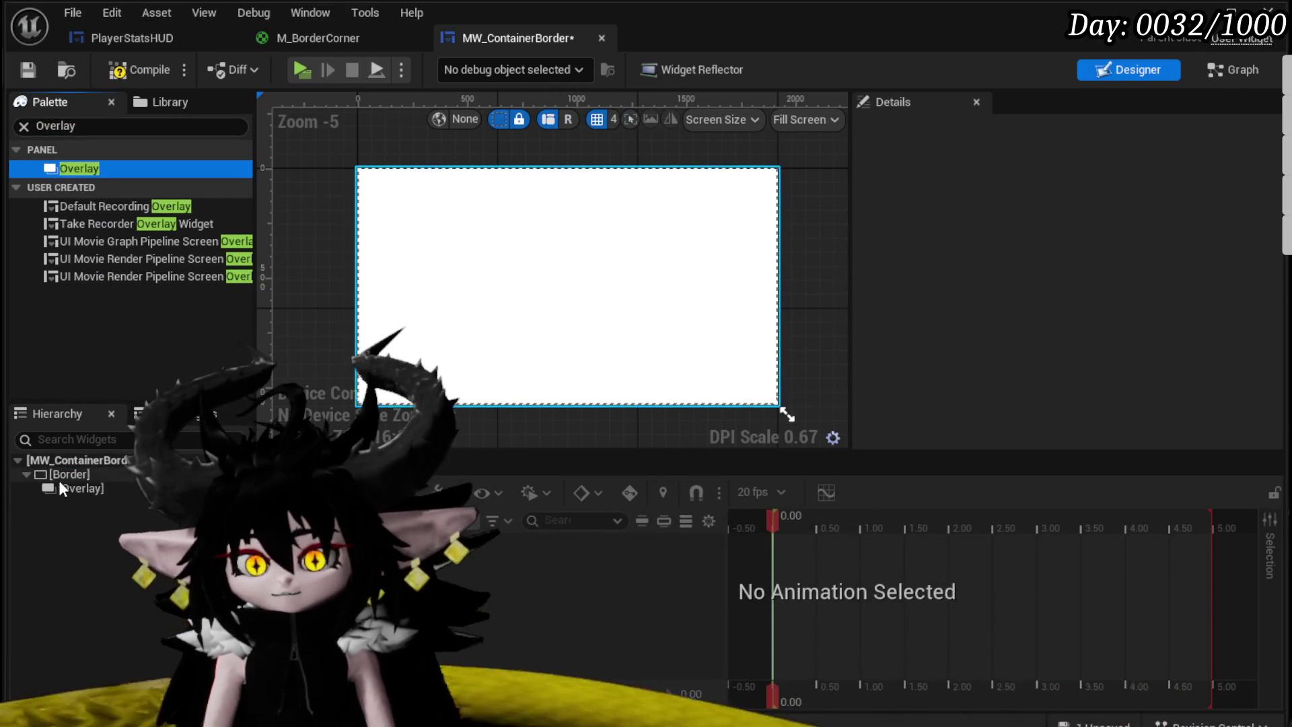
Step: Inspect the Overlay and Border, keep the Border's vertical alignment at Fill, and widen the canvas
click(81, 491)
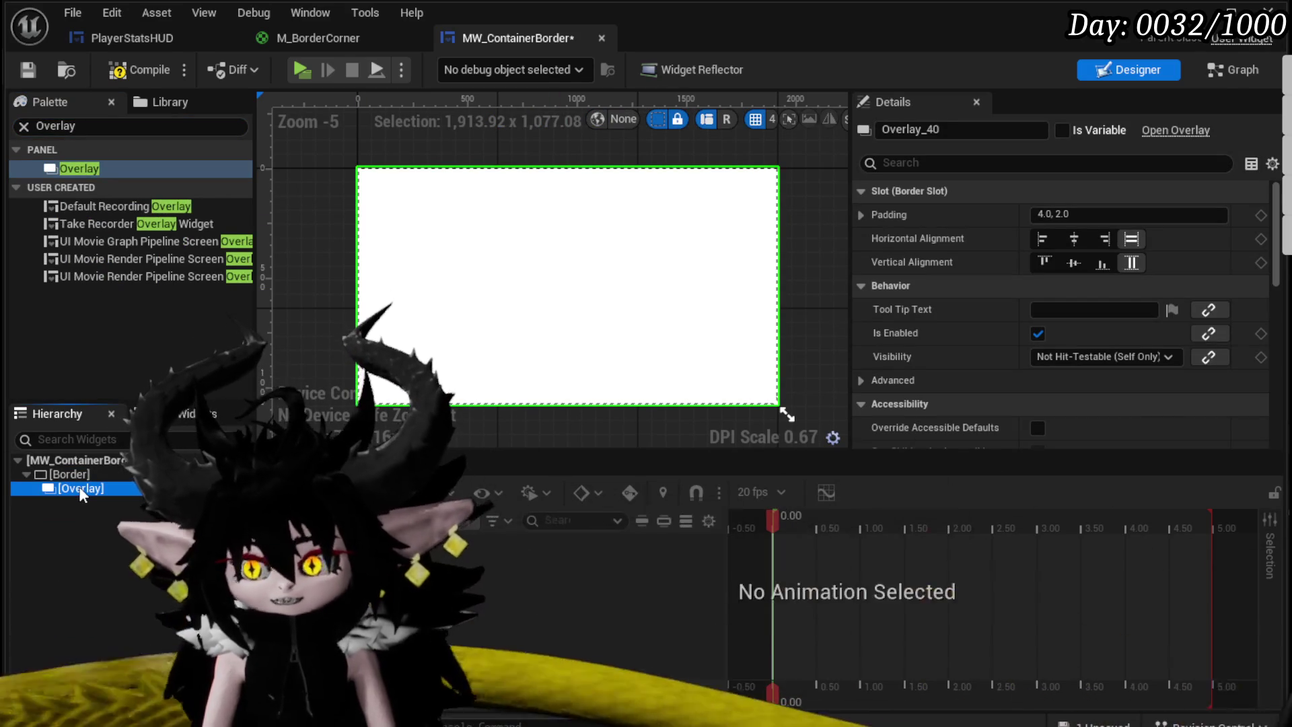
click(75, 475)
click(1075, 236)
click(1132, 239)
______
» **TO DO**:
Print every line of the material exactly as written, but drop the pictures.

» **RESULT BELOW**:
Step: Inspect the Overlay and Border, keep the Border's vertical alignment at Fill, and widen the canvas
click(81, 491)
click(75, 475)
click(1075, 236)
click(1132, 239)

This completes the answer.